Bert Fragner, Erforscher der Ottoman culinary culture
Drei Gerichte – drei Streitigkeiten
- Kebab. Ein Wort persischen Ursprungs. Die Praktik des Fleischbratens auf Spießen wurde von Kurden, Persern, Arabern – und Türken – perfektioniert. Heute gibt es in der Türkei allein über 30 regionale Varianten.
- Dolma. Ein gefülltes Traubennblatt oder Gemüse – ein Gericht, das gleichermaßen in der Türkei, Griechenland, Armenien, Aserbaidschan und im Irak als „ihr" Eigentum betrachtet wird. Das Wort selbst ist türkisch, „gefüllt", aber Rezepte existierten lange vor dem Osmanischen Reich.
- Baklava. Am umstrittensten. Griechenland, der Libanon, der Iran und kurdische kulinarische Traditionen beanspruchen die Urheberschaft. Die Türkei – die bekannteste Version. Bei der UNESCO hat Baklava immer noch keinen einzigen „Eigentümer".
Wie der Tourismus der 1980er Jahre die „türkische Küche" schuf
Bis in die 1980er Jahre existierte die türkische kulinarische Identität als Konzept akademisch gesehen kaum. Der Tourismusboom zwang den Staat, zwei große kulinarische Symposien abzuhalten – und faktisch einen Narrativ zu konstruieren: eine ununterbrochene Tradition von Zentralasien über die Seldschuken bis zu den Osmanen und weiter zur Republik. Das ist keine Verfälschung, aber auch keine neutrale Geschichte – es ist eine Marke.
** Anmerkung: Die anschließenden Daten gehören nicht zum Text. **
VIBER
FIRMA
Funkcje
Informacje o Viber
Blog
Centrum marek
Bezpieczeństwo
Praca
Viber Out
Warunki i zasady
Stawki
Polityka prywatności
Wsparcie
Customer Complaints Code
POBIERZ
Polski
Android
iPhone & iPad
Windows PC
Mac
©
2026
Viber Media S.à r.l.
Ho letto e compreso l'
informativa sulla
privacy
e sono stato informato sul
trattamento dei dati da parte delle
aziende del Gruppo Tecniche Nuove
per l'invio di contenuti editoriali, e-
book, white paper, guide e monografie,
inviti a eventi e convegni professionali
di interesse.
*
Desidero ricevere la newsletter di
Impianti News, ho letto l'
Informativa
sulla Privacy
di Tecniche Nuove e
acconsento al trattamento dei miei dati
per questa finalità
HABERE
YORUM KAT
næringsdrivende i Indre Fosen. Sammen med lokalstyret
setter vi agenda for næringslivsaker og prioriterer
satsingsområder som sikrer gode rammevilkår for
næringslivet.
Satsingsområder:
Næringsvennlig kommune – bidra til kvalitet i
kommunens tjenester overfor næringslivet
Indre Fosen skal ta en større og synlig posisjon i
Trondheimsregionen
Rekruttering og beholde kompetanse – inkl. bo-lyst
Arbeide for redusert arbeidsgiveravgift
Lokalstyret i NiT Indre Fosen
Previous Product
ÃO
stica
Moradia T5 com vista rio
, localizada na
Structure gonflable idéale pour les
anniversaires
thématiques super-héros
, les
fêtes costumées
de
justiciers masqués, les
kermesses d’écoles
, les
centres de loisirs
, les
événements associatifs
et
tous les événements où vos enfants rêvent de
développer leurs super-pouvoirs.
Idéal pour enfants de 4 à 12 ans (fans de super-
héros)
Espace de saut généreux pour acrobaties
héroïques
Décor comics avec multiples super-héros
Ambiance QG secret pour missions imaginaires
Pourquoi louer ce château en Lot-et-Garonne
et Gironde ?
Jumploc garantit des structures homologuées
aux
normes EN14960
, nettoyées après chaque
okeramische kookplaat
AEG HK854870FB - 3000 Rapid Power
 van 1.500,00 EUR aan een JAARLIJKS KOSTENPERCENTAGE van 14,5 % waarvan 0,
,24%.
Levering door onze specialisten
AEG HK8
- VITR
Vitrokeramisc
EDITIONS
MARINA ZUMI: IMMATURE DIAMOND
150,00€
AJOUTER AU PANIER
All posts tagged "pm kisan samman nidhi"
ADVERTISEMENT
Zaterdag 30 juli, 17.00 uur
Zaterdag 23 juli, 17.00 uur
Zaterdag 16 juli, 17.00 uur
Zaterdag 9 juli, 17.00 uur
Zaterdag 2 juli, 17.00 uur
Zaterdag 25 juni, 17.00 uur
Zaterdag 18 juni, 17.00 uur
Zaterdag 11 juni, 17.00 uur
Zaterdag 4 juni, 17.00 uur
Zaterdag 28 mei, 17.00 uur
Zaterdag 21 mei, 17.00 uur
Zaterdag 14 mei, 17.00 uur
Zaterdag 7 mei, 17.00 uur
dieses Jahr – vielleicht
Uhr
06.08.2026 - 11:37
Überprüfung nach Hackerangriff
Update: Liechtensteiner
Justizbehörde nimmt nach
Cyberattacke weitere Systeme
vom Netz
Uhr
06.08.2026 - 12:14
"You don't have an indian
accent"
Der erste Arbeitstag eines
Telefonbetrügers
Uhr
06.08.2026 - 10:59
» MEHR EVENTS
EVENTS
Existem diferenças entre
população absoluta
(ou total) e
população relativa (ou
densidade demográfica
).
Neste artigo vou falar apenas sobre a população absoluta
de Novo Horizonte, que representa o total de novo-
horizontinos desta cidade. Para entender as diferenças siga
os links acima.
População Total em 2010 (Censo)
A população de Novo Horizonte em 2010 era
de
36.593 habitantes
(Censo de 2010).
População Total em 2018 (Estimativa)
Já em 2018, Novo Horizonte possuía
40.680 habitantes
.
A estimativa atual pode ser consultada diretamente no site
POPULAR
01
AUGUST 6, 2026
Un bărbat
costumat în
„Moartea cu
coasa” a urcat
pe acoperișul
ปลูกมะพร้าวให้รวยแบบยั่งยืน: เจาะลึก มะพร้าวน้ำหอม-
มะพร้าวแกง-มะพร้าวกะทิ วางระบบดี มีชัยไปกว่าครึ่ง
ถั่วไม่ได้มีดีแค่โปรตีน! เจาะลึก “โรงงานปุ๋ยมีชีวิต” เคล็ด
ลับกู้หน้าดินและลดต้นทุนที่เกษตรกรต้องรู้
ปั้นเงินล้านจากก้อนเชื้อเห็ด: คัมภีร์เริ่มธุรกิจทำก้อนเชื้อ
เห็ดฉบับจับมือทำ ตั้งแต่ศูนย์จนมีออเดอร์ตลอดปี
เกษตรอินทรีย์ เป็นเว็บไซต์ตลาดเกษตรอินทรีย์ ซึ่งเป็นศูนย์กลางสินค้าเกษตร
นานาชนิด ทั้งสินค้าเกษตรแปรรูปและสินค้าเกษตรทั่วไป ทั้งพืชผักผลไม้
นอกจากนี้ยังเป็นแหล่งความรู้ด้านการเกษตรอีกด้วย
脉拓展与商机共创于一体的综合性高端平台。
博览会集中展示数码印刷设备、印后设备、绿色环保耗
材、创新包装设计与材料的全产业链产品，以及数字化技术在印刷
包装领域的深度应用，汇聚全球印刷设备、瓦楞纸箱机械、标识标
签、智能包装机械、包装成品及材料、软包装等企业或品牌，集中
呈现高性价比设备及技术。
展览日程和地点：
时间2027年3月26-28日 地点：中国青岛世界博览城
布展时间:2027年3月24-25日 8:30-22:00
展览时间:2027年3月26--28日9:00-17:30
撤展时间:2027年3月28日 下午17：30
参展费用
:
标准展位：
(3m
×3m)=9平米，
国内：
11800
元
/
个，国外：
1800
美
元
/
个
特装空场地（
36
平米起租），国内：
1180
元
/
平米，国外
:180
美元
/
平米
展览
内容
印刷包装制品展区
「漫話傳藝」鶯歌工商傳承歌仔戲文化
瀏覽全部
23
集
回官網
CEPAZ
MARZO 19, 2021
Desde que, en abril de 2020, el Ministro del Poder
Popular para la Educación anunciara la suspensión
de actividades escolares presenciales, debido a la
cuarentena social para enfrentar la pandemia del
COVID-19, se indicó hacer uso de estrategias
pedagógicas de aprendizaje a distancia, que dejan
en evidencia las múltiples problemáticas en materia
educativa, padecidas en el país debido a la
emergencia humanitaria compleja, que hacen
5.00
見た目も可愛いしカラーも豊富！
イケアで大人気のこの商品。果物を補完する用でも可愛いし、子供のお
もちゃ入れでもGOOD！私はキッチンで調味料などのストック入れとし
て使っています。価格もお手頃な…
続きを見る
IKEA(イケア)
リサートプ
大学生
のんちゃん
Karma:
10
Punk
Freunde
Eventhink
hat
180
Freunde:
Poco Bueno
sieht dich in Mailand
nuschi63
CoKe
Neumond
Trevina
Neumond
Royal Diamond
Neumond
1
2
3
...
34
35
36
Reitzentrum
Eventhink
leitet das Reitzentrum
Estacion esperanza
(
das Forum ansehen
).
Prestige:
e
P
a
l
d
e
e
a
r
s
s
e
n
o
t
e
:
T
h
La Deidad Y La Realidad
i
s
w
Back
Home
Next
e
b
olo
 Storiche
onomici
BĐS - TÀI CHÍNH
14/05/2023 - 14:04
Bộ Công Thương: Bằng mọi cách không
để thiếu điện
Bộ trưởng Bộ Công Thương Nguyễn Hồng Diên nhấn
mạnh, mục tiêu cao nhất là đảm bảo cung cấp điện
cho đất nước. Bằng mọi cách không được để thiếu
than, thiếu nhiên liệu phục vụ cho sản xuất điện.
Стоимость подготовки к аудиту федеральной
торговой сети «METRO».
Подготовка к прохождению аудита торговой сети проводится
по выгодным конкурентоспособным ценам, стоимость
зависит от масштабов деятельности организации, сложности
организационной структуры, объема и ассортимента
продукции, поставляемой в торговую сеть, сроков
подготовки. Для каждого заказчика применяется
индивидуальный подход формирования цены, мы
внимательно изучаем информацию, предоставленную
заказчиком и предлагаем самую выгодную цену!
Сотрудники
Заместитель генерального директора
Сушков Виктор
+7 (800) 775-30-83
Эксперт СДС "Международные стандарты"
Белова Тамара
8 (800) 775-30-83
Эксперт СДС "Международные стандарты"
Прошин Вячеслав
Gleichzeitig ist der tatsächliche Beitrag der Türkei unbestritten: Die Istanbuler Palastköche systematisierten die Rezepte, verbreiteten die Techniken im gesamten Mittelmeerraum und gaben sie an den Balkan, den Levante und den Kaukasus weiter. Die bulgarische, griechische und bosnische Küche tragen immer noch das Osmanische DNA in ihren Gerichten.
Was man essen sollte – und was man nicht zuerst bestellen sollte
Wenn man die Ursprungsdebatten ignoriert, hat die türkische Küche eine praktische Logik der Regionen:
- Westen (Ägäis, Marmara): Olivenöl, Fisch, weniger Gewürze, mehr Gemüse – dem Mittelmeerdiät am nächsten.
- Süden und Südosten: schwere Kebabs, würzige Füllungen, Lammfleisch – eine Küche, in der der Einfluss Syriens und des Iraks zu spüren ist.
- Schwarzmeerküste: Sardellen und Mais – eine eigene Welt, kaum ähnlich wie Istanbuler Restaurants.
- Zentralanatolien: Weizen, Bulgur, geschmortes Fleisch – eine Küche, die den nomadischen Ursprüngen am nächsten kommt.
Çorba – eine dicke Suppe aus Linsen oder Lammfleisch – vereint alle Regionen. Es ist das einzige Gericht, das niemand anfechtet.
Wenn die Türkei weiterhin aktiv den GI-Schutz (geografische Angaben) für Kebab und Baklava in der EU durchsetzen wird – wie sie es bereits mit türkischem Kaffee tut – wird die Frage „wem gehört dieses Gericht" aufhören, akademisch zu sein, und wird legal. Sind Griechenland, Armenien und der Libanon auf diese Runde vorbereitet?